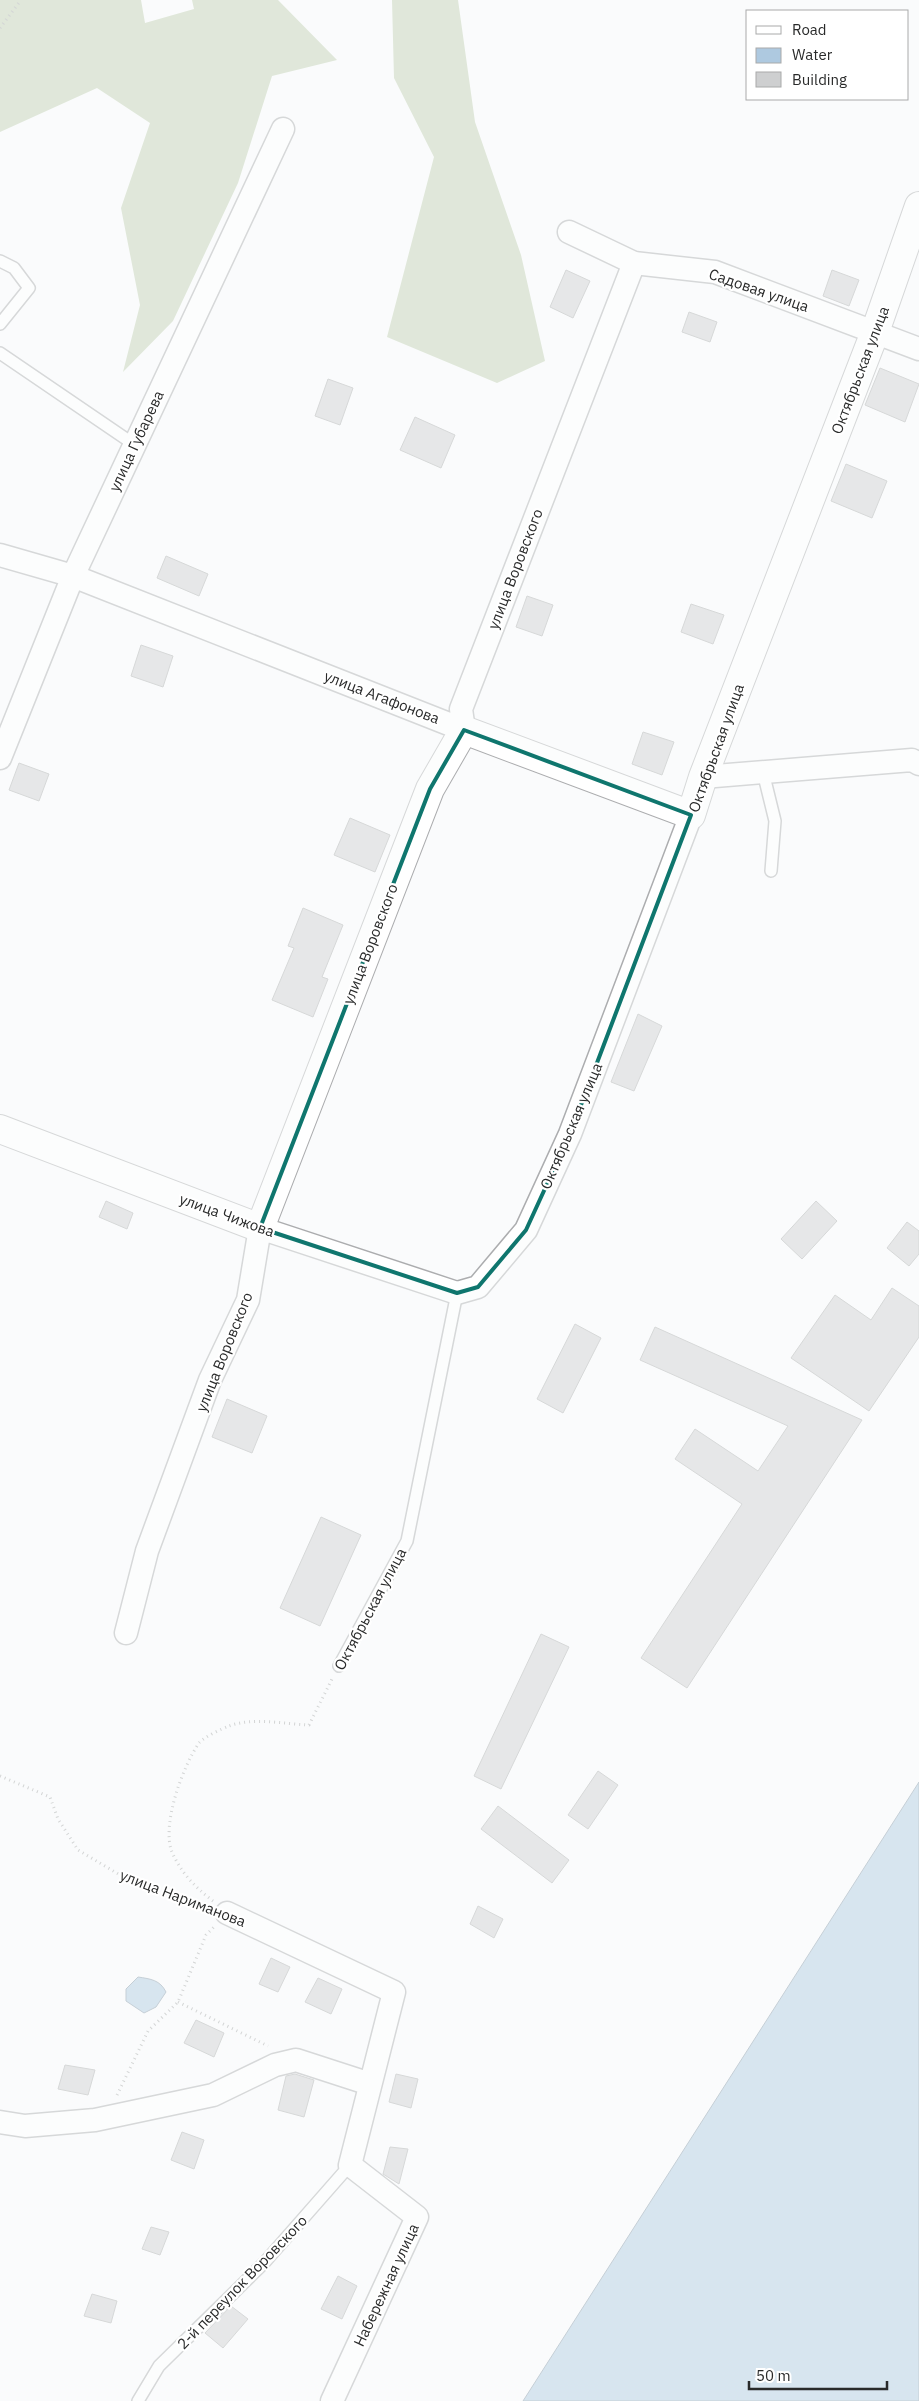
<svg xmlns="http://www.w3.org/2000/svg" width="919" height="2401" font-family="'IBM Plex Sans',sans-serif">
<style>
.forest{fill:#c0cfb1}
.water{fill:#aec9e0;stroke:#8699a9}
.building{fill:#cecfd0;stroke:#acadae}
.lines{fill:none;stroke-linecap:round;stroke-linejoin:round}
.lane-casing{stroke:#acadaf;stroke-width:14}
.street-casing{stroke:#acadaf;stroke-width:25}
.secondary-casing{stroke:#acadaf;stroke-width:30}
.path{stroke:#a5a6a7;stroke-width:3;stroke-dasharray:1 4;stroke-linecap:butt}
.lane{stroke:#fff;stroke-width:11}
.street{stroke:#fff;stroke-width:22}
.secondary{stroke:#fff;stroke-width:28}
.marked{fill:none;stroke:#0f766e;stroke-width:4;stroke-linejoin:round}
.labels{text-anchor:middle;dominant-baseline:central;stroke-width:4.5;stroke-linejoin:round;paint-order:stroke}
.street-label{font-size:15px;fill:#292a2a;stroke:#fff}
</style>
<rect width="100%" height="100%" fill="#fafbfc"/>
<g class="forest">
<path d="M 0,0 L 141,0 L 145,23 L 194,9 L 192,0 L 278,0 L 337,60 L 272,76 L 238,183 L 173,321 L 123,372 L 140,305 L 121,208 L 150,123 L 97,88 L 0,132 Z"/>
<path d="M 392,0 L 458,0 L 475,122 L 521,255 L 545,361 L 497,383 L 387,337 L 434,157 L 394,78 Z"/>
</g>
<g class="water">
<path d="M 919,1782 L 919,2401 L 523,2401 Z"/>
<path d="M 138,1977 C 151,1979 160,1980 166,1992 L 156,2007 L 144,2013 L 126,2001 L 126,1989 Z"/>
</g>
<g class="building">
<path d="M 566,270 L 590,281 L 573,318 L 550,307 Z"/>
<path d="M 832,270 L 859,280 L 849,306 L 823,296 Z"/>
<path d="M 689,312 L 717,322 L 710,342 L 682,332 Z"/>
<path d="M 880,368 L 919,384 L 905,422 L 865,405 Z"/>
<path d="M 328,379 L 353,388 L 340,425 L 315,416 Z"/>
<path d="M 415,417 L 455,435 L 441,468 L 400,450 Z"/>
<path d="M 846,464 L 887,481 L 872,518 L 831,501 Z"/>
<path d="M 166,556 L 208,574 L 199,596 L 157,578 Z"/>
<path d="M 527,596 L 553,605 L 542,636 L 516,627 Z"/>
<path d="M 691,604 L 724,615 L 713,644 L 681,632 Z"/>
<path d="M 141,645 L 173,656 L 163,687 L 131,676 Z"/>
<path d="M 643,732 L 674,742 L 662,775 L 632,764 Z"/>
<path d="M 19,763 L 49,774 L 39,801 L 9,790 Z"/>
<path d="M 350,818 L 390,835 L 375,872 L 334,855 Z"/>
<path d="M 303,908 L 343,925 L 322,977 L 328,979 L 313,1017 L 272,1000 L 294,948 L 288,946 Z"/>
<path d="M 638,1014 L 662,1026 L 634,1091 L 611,1082 Z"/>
<path d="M 106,1201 L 133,1213 L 127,1229 L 99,1217 Z"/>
<path d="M 816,1201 L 837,1221 L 802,1259 L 781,1239 Z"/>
<path d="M 907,1222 L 919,1231 L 919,1254 L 909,1266 L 887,1248 Z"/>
<path d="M 892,1288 L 919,1306 L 919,1337 L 869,1411 L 791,1358 L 835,1295 L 871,1320 Z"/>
<path d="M 575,1324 L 601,1338 L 563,1413 L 537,1399 Z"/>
<path d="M 655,1327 L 862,1420 L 687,1688 L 641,1658 L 742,1504 L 675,1459 L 695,1429 L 758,1471 L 788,1426 L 640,1360 Z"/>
<path d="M 227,1399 L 267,1416 L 252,1453 L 212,1437 Z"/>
<path d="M 321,1517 L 361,1535 L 320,1626 L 280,1608 Z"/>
<path d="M 541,1634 L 569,1647 L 501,1789 L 474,1776 Z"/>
<path d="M 598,1771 L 618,1785 L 588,1829 L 568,1815 Z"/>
<path d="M 498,1806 L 569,1860 L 552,1883 L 481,1829 Z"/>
<path d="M 478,1906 L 503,1919 L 494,1938 L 470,1924 Z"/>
<path d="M 271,1958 L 290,1967 L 278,1992 L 259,1984 Z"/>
<path d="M 318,1978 L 342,1989 L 331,2014 L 305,2002 Z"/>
<path d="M 196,2020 L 224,2033 L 214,2057 L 184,2043 Z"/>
<path d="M 65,2065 L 95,2070 L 88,2095 L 58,2089 Z"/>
<path d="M 295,2074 L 314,2080 L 304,2117 L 278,2110 L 286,2076 Z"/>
<path d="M 396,2074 L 418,2079 L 411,2108 L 389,2102 Z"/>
<path d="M 182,2132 L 204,2140 L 194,2169 L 171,2160 Z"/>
<path d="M 390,2147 L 408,2149 L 399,2184 L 383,2174 Z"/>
<path d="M 151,2227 L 169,2232 L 160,2255 L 142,2249 Z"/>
<path d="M 338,2276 L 357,2286 L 342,2319 L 321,2309 Z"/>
<path d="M 92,2294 L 117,2301 L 111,2323 L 84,2316 Z"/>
<path d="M 231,2306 L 248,2319 L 223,2348 L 205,2333 Z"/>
</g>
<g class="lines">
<g class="lane-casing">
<g id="lane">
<path d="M 0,261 L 14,268 L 29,288 L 0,324"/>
<path d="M 0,353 L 135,445"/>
<path d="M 763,772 L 775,821 L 771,871"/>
<path d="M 339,1666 L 407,1541 L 457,1293"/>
<path d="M 138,2401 L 159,2366 L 264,2263 L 350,2165"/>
</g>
</g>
<g class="street-casing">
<g id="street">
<path d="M 569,232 L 634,263 L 715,272 L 919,349"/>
<path d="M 0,555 L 73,576 L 464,730 L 461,709 L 634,263"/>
<path d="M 0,758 L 73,576 L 283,129"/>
<path d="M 703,777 L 912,760 L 919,764"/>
<path d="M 126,1633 L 147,1551 L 210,1380 L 248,1300 L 260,1228 L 457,1293 L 478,1287 L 526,1230 L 570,1134 L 691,815"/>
<path d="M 227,1913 L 394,1992 L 350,2165 L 417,2217 L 332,2401"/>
<path d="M 0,2122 L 25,2126 L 95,2120 L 213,2095 L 275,2065 L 296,2060 L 370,2084"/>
</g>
</g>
<g class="secondary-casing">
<path id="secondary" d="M 0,1129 L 260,1228 L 430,789 L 464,730 L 691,815 L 703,777 L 875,332 L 919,206"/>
</g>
<g class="path">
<path d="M 0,28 L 21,0"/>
<path d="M 0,1776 L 50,1797 L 58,1819 L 78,1850 L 120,1875 L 160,1891 L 210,1907"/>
<path d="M 213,1901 C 196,1888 181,1873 172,1852 C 161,1825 183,1766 199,1743 C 204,1737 221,1729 229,1726 C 253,1717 284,1724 309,1725 L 333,1677"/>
<path d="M 178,2002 L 268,2046"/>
<path d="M 117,2095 L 148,2031 L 178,2002 L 206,1935 L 215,1926"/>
</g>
<use href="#lane" class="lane"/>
<use href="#street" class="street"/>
<use href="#secondary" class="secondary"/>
</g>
<path d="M0 0H919V2401H0ZM 464,730 L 691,815 L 570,1134 L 526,1230 L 478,1287 L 457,1293 L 260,1228 L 430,789 Z" fill="#fafbfc" fill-opacity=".55" fill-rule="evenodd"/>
<path class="marked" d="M 464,730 L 691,815 L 570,1134 L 526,1230 L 478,1287 L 457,1293 L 260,1228 L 430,789 Z"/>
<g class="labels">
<g class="street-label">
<text transform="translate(759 290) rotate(19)">Садовая улица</text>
<text transform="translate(860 370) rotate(-69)">Октябрьская улица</text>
<text transform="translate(136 441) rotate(-65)">улица Губарева</text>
<text transform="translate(515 569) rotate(-69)">улица Воровского</text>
<text transform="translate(382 697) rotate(21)">улица Агафонова</text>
<text transform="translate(716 748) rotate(-70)">Октябрьская улица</text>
<text transform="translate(370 944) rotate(-69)">улица Воровского</text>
<text transform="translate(571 1126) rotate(-67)">Октябрьская улица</text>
<text transform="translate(227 1215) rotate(20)">улица Чижова</text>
<text transform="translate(224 1352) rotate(-68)">улица Воровского</text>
<text transform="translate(370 1609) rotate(-62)">Октябрьская улица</text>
<text transform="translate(183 1898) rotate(21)">улица Нариманова</text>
<text transform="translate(242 2282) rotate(-46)">2-й переулок Воровского</text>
<text transform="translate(386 2285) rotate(-65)">Набережная улица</text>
</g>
</g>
<rect x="746" y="10" width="162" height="90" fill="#ffffff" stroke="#a9aaaa"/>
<rect x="756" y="26" width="25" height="8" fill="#ffffff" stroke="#a9aaaa"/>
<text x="792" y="35" font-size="15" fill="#292a2a">Road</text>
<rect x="756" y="48" width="25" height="15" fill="#aec9e0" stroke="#a9aaaa"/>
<text x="792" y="60" font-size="15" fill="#292a2a">Water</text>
<rect x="756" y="72" width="25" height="15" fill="#cecfd0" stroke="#a9aaaa"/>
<text x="792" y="85" font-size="15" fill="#292a2a">Building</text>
<path d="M749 2381v8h138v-8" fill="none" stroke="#292a2a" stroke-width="2.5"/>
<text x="756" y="2381" font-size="15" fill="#292a2a" stroke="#ffffff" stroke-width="4" paint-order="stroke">50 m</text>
</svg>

---+---

## WHAT TO DO
Consider the entries above and return each line with the string "lines".

## TASK OUTPUT
.lines{fill:none;stroke-linecap:round;stroke-linejoin:round}
<g class="lines">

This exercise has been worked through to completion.